Sanatı ahşaptan

T.C. Kültür ve Turizm Bakanlığı tarafından Türkiye'nin uluslararası marka değerine katkıda bulunmak amacıyla bu yıl 16 şehirde düzenlenen Türkiye Kültür Yolu Festivali'nin dördüncü durağı Samsun oldu. Farklı disiplinlerden birçok sanatçı Samsun'da bir araya gelirken yerel sanatçılar da unutulmadı. O sanatçılardan biri de ahşap tasarımcısı Yüksel Korkmaz'dı.

ALİ DEMİRTAŞ / ali.demirtas@aksam.com.tr

Türkiye Kültür Yolu Festivali coşkusu Adana, Şanlıurfa ve Bursa'nın ardından Millî Mücadele'nin ilk adımının atıldığı Samsun'da da yaşandı. Bu yıl ilk kez Türkiye Kültür Yolu Festivali rotasına dahil olan Samsun, 8-16 Haziran 2024 tarihleri arasında 30'dan fazla noktada konserler, sergiler, atölyeler, söyleşiler, gastronomi deneyimleri ve her yaşa uygun birbirinden renkli 600'den fazla etkinliğe ev sahipliği yaptı. Festivalde Samsun'un öne çıkan yerli sanatçıları da unutulmadı ve bu kapsamda ürünlerini sanatseverlerle buluşturdular.

O sanatçılardan biri de ahşap tasarımcısı Yüksel Korkmaz'dı. Ben de fuar alanında ilginç tasarımlarını sergileyen Korkmaz'a sanatıyla ilgili merak ettiklerimi sordum.

AHŞABI İYİ TANIYANLARDANIM

Gelin önce kendi cümleleriyle daha yakından tanıyalım Yüksel Korkmaz'ı: "61 yaşındayım. Orman köylüsüyüz biz. Çocuk yaştan beri ahşabın içindeyim. İşin; ormandaki işçiliğinden ticaretine kadar her kısmında yer aldım. Ticaretini yaparken de ufak bir atölye kurdum kendime, böyle sanatsal çalışmalar yapmaya başladım, sonra hobim, daha sonra da sevdiğim bir iş oldu bu. Aynı zamanda ham maddeciyim, ahşabı iyi tanıyanlardanım. Bunun için katma değeri yüksek, çalışmaya değer bulduğum ağaçları biriktirdim yıllarca. Şimdi ise onları işliyorum. Ticari yönümüz de vardı, kerestecilik yapıyorduk ama o kısmı bu sene sonlandırdık. Bu nedenle ağırlığı daha çok sanata verdim, ilimizde, ülkemizde ve mümkünse yurtdışında çalışmalar yapmak, uluslararası sergiler açmak istiyorum. Umarım Kültür ve Turizm Bakanlığımız da bunun farkında olur ve desteklerini esirgemez. Biz de ona göre kendimize yol çizeriz."

> [Yapılacak işler]:
[1] Ahşap tasarımcısını anlatan yazıdan "Türkiye Kültür Yolu Festivali coşkusu" ifadesinden "merak ettiklerimi sordum." ifadesine kadar uzanan bölümü hiç değiştirmeden yazın.
[2] Ahşap tasarımcısı Yüksel Korkmaz'ı anlatan yazının devamını, son cümlesinden sonrasından başlayarak yazın.

> [Sağlanan veriler]:
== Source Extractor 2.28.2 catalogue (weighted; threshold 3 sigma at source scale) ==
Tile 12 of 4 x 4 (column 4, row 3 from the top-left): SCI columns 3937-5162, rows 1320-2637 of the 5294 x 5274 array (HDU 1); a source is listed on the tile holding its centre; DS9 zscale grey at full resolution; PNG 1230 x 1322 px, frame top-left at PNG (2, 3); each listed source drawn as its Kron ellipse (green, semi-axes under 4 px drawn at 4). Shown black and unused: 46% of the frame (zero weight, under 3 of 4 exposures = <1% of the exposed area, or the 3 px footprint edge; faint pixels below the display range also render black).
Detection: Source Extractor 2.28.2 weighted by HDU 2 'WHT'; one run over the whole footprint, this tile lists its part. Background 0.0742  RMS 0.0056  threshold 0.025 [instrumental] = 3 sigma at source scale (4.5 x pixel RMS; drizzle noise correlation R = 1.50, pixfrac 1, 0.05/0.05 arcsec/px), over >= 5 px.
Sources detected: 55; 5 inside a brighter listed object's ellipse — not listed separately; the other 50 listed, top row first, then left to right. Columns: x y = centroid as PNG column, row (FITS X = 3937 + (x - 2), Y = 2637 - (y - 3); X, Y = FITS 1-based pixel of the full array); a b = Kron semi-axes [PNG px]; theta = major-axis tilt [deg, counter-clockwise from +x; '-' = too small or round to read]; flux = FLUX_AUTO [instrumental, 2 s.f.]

> [Alıştırma sonuçları]:
[1]
Türkiye Kültür Yolu Festivali coşkusu Adana, Şanlıurfa ve Bursa'nın ardından Millî Mücadele'nin ilk adımının atıldığı Samsun'da da yaşandı. Bu yıl ilk kez Türkiye Kültür Yolu Festivali rotasına dahil olan Samsun, 8-16 Haziran 2024 tarihleri arasında 30'dan fazla noktada konserler, sergiler, atölyeler, söyleşiler, gastronomi deneyimleri ve her yaşa uygun birbirinden renkli 600'den fazla etkinliğe ev sahipliği yaptı. Festivalde Samsun'un öne çıkan yerli sanatçıları da unutulmadı ve bu kapsamda ürünlerini sanatseverlerle buluşturdular.

O sanatçılardan biri de ahşap tasarımcısı Yüksel Korkmaz'dı. Ben de fuar alanında ilginç tasarımlarını sergileyen Korkmaz'a sanatıyla ilgili merak ettiklerimi sordum.

[2]
İLKOKULDAN BU YANA AHŞABIN İÇİNDEYİM

"Çocuk yaştan beri bu işin içindeyim." diyen Yüksel Korkmaz sözlerine şöyle devam ediyor: "Türkiye ve dünyada izlediğim kadarıyla insanlar emekli oluyor ve kendine bir meşgale arıyor. Ben öyle değilim. İlkokuldan bu yana daima ahşabın içinde oldum ve kendime göre ticaretini yaptım, araştırmalarda da bulundum. Hangi ahşap daha uzun ömürlüdür, hangisi daha dekoratiftir, ülkemizde hangi ağaç türleri vardır, hangilerini nereden temin edebiliriz noktasında kendimi geliştirdim. Bu nedenle ahşabı çok iyi tanıyorum."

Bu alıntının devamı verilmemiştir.